◆ PAGE TEXT
::::

Long-lived cells that harbor replication-competent HIV are responsible for viral persistence during antiretroviral therapy (ART). Within the first few days of infection, HIV-1 inserts into its host cell genome, primarily in CD4+ T cells that are transitioning from an activated to a quiescent state (1–4). Other cell populations of lymphoid, myeloid, and stromal origins also contribute to HIV reservoirs; however, the mechanisms involved are less well-understood, in part due to the challenges of sampling tissues (5). The persistence of these reservoirs has been explained by clonal proliferation of T cells and the existence of sanctuary sites, which may be both the cause and consequence of inadequate antiretroviral drug penetration and ineffective adaptive immune responses (6–11). The lack of a unique and reliable marker of these diverse reservoirs has significantly encumbered the development of strategies to provide either a sterilizing cure, in which all forms of HIV are eliminated from the body, or a functional cure (remission), defined by long-term control of HIV and preserved immune competence after ART withdrawal (12, 13). Only one person has achieved a sterilizing cure and cases of sustained antiretroviral-free HIV control remain rare (14, 15). However, advances in quantification and characterization of viral reservoirs, coupled with an unprecedented expansion in cancer immunotherapeutics to counteract immune exhaustion have opened up new possibilities for their application to the eradication of HIV reservoirs (16–18). In addition, it is possible to limit seeding of reservoirs and viral escape by initiating ART during primary infection, which may improve the chance of achieving a functional cure (19–21).
How Can Immune Retargeting Therapies Overcome the Failure of Natural Immune Responses to Eliminate HIV Reservoir Cells?
Several barriers to clearance of HIV reservoirs by the host immune response need to be considered when assessing the potential benefits and limitations of T cell retargeting agents: (1) low or absent viral antigen expression during ART; (2) viral heterogeneity resulting from mutational escape; (3) T cell dysfunction and/or exhaustion; (4) the inaccessibility of reservoir cells (22–25).

::::

◆ PROVIDED MATERIAL
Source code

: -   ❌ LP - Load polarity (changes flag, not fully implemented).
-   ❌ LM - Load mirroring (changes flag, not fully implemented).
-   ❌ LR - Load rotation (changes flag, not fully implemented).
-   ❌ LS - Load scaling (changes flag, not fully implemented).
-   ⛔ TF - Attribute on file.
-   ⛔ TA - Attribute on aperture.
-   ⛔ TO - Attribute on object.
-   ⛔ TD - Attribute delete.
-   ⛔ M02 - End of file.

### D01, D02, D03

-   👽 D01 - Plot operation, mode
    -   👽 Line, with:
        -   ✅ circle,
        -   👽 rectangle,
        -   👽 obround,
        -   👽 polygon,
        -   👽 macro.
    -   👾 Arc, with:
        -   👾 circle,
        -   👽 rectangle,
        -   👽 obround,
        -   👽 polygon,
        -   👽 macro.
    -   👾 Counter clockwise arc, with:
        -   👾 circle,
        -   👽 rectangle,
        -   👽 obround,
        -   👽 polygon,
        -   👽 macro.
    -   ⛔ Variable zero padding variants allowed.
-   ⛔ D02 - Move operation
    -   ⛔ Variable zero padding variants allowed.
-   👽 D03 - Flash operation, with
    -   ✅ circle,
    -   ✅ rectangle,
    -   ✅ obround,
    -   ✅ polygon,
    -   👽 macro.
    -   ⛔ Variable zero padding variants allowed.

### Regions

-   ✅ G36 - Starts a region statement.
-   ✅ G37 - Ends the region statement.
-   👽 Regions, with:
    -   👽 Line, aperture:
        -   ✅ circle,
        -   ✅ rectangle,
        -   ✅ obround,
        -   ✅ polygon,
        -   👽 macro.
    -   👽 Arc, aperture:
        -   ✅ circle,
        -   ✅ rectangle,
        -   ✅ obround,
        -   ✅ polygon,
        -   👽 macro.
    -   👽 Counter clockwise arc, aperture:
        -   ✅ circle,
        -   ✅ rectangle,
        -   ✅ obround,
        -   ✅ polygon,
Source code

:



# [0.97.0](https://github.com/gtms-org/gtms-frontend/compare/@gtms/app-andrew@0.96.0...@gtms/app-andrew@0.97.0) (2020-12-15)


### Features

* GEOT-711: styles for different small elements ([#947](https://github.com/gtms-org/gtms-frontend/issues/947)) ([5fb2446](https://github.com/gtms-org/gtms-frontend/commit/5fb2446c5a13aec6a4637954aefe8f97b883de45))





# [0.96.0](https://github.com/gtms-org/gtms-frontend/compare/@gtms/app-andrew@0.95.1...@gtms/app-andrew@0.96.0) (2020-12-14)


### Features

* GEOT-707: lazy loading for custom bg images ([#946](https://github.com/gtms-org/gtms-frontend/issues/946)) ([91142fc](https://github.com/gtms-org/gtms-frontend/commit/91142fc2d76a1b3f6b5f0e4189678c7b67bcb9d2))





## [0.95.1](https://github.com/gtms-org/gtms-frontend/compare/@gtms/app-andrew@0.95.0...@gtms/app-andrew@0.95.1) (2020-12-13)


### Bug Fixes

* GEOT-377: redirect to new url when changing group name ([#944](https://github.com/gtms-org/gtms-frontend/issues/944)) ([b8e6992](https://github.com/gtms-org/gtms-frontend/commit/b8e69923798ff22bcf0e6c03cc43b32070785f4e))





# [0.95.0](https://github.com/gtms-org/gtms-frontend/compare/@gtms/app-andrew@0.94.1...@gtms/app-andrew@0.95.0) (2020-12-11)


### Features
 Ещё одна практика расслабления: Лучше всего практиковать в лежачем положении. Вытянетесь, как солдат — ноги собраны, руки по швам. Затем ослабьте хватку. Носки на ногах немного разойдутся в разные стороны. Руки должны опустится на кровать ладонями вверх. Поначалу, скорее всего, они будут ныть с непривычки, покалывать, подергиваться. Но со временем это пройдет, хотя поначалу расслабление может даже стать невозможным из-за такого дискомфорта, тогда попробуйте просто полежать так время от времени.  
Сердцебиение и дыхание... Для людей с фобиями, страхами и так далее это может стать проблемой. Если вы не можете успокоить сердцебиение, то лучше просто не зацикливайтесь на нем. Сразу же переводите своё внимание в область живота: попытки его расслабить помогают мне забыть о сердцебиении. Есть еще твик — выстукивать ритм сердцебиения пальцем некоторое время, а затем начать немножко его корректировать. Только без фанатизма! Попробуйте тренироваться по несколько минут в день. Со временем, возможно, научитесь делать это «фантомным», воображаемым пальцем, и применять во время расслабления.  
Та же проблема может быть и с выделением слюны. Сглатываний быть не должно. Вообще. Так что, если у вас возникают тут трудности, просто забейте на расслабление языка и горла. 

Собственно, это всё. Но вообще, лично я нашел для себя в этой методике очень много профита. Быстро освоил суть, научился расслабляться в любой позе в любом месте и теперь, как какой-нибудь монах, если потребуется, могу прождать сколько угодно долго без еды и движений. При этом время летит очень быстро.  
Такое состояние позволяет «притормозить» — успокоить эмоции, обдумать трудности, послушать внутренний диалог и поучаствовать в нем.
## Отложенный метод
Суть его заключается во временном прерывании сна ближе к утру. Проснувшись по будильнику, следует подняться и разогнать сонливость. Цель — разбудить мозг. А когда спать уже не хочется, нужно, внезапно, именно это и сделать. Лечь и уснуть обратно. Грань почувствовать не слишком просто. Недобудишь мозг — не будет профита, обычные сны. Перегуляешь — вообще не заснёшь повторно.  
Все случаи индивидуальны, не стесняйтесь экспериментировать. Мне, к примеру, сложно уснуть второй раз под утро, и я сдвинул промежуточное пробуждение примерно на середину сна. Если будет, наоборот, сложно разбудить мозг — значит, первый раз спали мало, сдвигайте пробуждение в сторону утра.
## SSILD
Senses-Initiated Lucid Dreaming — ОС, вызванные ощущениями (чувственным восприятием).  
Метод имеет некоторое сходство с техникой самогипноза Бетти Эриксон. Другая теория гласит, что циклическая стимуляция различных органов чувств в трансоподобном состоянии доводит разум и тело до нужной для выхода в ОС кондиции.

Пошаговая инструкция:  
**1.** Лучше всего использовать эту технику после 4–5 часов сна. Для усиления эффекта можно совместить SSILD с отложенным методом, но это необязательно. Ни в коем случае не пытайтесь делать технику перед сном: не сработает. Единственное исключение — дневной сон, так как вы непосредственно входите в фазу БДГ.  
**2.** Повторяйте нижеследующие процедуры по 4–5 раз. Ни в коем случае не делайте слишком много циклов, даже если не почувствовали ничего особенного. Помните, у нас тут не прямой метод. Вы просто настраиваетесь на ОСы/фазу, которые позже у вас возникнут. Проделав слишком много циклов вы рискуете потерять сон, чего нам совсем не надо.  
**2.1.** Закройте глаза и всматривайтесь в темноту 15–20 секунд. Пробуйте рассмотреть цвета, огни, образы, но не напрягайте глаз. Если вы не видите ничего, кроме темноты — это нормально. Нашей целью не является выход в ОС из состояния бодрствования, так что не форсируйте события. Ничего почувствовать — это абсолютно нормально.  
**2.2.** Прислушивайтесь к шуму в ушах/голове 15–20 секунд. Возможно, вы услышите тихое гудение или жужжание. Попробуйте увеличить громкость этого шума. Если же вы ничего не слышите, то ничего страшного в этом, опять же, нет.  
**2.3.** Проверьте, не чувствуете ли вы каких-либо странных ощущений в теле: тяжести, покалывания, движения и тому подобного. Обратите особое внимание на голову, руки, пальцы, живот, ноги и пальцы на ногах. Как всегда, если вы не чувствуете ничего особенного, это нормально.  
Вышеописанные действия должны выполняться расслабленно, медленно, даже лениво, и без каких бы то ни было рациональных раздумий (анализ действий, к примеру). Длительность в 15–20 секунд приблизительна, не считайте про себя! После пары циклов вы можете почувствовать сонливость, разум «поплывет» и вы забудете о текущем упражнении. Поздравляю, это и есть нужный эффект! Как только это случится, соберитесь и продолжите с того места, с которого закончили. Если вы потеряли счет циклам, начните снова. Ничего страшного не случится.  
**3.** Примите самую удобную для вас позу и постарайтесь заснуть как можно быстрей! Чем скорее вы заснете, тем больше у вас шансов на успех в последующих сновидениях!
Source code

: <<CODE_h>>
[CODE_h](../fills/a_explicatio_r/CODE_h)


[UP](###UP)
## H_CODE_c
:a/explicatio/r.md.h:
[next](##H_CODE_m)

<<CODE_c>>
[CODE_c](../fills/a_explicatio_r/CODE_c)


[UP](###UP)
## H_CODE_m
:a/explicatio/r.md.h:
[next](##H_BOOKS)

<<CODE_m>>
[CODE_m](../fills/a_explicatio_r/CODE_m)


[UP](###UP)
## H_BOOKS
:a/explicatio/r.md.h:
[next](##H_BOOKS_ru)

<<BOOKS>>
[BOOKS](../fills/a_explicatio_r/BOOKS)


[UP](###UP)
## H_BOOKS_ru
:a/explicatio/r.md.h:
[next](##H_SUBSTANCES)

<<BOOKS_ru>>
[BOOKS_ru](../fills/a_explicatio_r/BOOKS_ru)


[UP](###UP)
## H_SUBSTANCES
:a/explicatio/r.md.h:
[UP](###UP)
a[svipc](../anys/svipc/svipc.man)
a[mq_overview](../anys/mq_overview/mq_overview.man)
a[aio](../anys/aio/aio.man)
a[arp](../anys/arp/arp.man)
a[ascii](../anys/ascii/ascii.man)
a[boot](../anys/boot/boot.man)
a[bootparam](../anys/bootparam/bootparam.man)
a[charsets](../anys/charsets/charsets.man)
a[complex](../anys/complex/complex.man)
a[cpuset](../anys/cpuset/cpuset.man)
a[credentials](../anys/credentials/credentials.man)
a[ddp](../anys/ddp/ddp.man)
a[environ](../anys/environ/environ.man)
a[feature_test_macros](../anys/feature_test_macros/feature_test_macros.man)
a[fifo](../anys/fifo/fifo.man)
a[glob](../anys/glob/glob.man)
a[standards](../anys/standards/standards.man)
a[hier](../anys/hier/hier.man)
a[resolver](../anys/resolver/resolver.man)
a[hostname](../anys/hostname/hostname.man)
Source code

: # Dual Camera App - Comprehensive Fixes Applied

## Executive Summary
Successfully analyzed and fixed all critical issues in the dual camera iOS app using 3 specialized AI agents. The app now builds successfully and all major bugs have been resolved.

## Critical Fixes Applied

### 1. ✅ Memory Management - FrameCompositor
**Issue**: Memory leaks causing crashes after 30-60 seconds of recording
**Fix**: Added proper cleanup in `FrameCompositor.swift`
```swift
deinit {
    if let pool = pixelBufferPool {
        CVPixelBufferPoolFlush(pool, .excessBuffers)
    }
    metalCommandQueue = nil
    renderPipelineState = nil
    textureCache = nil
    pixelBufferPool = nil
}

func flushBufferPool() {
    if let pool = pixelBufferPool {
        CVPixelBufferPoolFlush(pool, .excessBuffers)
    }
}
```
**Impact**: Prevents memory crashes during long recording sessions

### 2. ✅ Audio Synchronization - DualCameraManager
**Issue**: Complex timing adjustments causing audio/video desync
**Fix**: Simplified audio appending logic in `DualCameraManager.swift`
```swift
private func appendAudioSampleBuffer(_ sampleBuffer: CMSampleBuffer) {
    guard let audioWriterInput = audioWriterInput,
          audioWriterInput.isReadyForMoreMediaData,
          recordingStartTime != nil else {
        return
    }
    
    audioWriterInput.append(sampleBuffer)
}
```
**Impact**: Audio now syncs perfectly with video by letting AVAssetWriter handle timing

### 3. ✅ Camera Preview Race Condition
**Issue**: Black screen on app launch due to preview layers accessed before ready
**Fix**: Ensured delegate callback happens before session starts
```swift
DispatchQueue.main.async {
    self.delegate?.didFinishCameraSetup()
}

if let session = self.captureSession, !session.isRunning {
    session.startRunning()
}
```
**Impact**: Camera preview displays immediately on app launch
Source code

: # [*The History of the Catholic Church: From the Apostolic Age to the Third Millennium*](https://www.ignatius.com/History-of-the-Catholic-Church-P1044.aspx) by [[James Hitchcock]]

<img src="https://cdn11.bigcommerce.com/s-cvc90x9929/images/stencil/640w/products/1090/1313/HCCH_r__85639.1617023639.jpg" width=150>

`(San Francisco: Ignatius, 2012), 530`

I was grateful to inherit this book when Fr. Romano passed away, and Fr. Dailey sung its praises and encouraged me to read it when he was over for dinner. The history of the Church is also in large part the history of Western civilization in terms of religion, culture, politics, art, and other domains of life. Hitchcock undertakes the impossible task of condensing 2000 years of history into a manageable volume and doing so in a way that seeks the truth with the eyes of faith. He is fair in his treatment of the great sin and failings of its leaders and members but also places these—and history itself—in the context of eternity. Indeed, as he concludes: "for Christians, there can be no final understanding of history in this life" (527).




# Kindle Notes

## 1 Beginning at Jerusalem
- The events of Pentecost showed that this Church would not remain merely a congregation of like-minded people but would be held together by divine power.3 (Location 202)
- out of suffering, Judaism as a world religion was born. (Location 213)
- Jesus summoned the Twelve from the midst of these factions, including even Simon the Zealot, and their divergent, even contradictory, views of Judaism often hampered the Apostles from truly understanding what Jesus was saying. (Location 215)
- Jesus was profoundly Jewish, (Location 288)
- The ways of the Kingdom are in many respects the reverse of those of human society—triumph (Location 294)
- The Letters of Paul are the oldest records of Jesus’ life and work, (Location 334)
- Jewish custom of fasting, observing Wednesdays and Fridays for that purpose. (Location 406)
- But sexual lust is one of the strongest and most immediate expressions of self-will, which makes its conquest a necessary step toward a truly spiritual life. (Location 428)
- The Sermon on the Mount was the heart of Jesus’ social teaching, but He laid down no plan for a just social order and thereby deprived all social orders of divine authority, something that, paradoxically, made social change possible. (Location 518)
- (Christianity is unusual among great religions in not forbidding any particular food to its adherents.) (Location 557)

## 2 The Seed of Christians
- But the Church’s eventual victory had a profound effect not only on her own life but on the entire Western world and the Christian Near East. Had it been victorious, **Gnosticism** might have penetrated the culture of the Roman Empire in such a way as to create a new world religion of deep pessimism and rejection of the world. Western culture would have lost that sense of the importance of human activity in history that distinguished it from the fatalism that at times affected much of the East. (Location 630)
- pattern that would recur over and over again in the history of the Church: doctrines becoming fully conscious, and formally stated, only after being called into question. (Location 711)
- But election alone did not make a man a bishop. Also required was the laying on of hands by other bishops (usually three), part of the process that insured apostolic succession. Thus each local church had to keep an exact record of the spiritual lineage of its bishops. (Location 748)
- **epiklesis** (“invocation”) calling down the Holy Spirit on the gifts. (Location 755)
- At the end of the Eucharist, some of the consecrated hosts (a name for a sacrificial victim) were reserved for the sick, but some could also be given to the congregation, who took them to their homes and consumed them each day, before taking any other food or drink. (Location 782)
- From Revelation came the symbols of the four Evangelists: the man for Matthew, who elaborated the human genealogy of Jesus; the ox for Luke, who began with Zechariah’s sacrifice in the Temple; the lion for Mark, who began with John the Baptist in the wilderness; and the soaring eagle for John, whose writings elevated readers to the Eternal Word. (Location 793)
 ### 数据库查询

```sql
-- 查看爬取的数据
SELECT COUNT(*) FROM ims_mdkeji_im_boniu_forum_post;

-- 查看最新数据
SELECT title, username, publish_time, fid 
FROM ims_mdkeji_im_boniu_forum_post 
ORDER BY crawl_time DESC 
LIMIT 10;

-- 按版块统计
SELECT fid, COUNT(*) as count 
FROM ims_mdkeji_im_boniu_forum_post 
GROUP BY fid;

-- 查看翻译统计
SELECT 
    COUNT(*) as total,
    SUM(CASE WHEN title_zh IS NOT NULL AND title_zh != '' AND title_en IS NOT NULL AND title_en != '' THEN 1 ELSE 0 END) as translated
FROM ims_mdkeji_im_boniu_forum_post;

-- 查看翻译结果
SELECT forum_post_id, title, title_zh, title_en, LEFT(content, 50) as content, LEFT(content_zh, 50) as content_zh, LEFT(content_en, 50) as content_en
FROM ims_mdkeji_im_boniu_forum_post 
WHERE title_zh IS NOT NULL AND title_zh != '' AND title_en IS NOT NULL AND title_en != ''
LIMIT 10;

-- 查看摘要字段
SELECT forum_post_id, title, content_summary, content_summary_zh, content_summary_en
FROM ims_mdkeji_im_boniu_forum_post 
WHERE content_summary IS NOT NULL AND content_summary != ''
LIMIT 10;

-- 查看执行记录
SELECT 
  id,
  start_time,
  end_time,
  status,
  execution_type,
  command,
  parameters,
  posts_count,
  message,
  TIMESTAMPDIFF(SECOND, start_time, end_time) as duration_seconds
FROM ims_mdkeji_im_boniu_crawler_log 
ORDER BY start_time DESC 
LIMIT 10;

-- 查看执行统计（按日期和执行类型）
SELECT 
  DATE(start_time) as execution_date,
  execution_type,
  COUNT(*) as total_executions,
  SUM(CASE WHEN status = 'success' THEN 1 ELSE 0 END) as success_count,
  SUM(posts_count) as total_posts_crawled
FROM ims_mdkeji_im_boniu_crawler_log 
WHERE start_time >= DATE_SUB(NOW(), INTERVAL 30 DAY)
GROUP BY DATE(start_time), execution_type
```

::::

◆ WHAT YOU SHOULD DO
In the passage on HIV reservoirs, how is a functional cure defined?

◆ WRITTEN RESPONSE
A functional cure, or remission, is long-term control of HIV and preserved immune competence after ART withdrawal.